▶ **Reading passage**:

---

Setting a course for blue skies amid rough waters

The Russell Group's new head has the strength and nous to take it through tough times, John Gill says

February 26, 2009

As a young man, Michael Arthur competed as a county-level swimmer, specialising in the notoriously exhausting butterfly stroke.

He is, he suggests, the only university vice-chancellor to be a member of the "one-mile butterfly club", although he admits that he could swim only a fraction of that distance today.

This capacity for endurance bodes well for his term as the next chairman of the Russell Group of 20 large research-intensive universities, for he readily accepts that he is taking over at a time of almost unprecedented turmoil in the sector.

Despite professing to be an optimist about British higher education, the University of Leeds vice-chancellor is able to reel off a long list of the threats the sector is facing.

"For the first time ever, as far as I can remember, every single funding stream is under potential threat."

He pointed to uncertainties over quality-related research funding and also over income from student fees, research councils, industry research and charity research.

"Where else do I get money from? It's all threatened and it's all uncertain," he said.

The Russell Group has been involved in something of a spat with representatives of other mission groups recently about the upcoming research-funding allocations.

It fears that a greater spread of funding across the sector will hit the traditional research elite.

Professor Arthur insists that he is "not a vice-chancellor who thinks that only the Russell Group matters". But he argues that the evidence is "pretty clear" that the best blue-skies research, which he says has a greater impact on the economy than applied research, is being done at Russell Group institutions.

---

▶ **Dataset**:
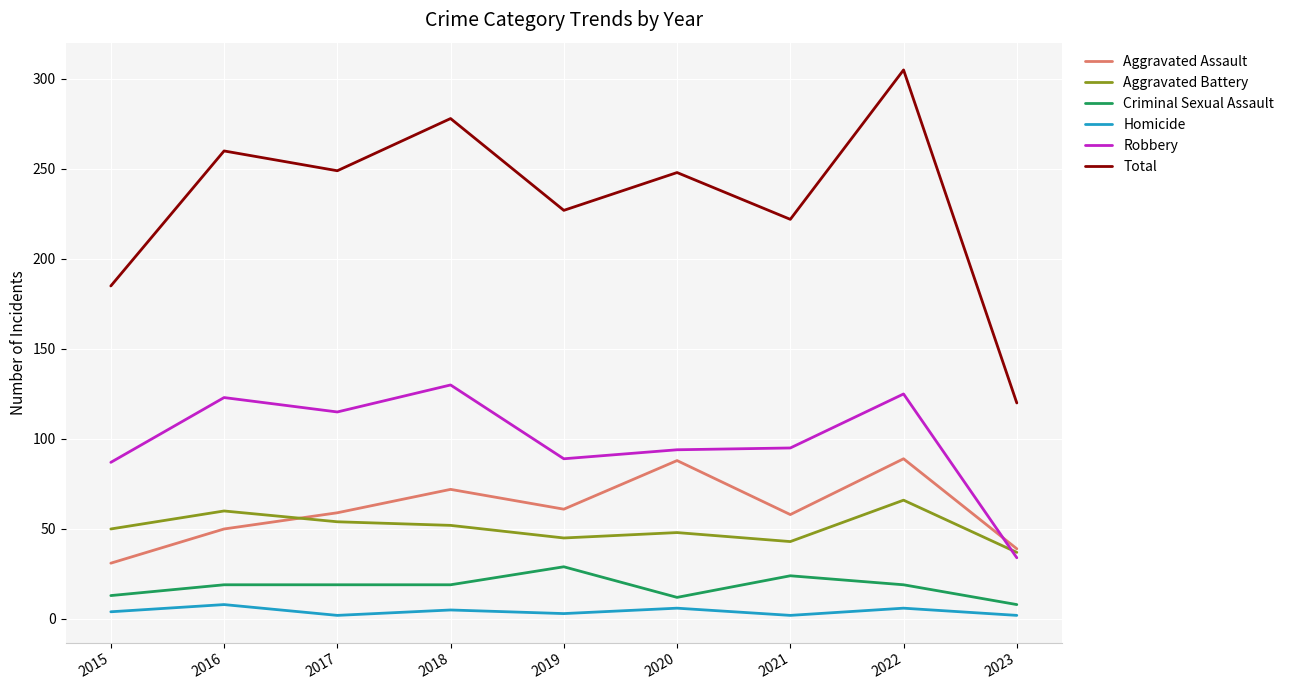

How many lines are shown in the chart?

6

---

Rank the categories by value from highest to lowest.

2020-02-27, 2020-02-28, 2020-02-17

---

▶ **Work instruction 1**:
Please duplicate the part of the Russell Group article from "February 26, 2009" up to and including "in the sector.".
▶ **Work instruction 2**:
In the Russell Group article, which swimming stroke did Michael Arthur specialize in as a young man?
The entries have no connection to the Russell Group article.

▶ **Your solution 1**:
February 26, 2009

As a young man, Michael Arthur competed as a county-level swimmer, specialising in the notoriously exhausting butterfly stroke.

He is, he suggests, the only university vice-chancellor to be a member of the "one-mile butterfly club", although he admits that he could swim only a fraction of that distance today.

This capacity for endurance bodes well for his term as the next chairman of the Russell Group of 20 large research-intensive universities, for he readily accepts that he is taking over at a time of almost unprecedented turmoil in the sector.

▶ **Your solution 2**:
The butterfly stroke.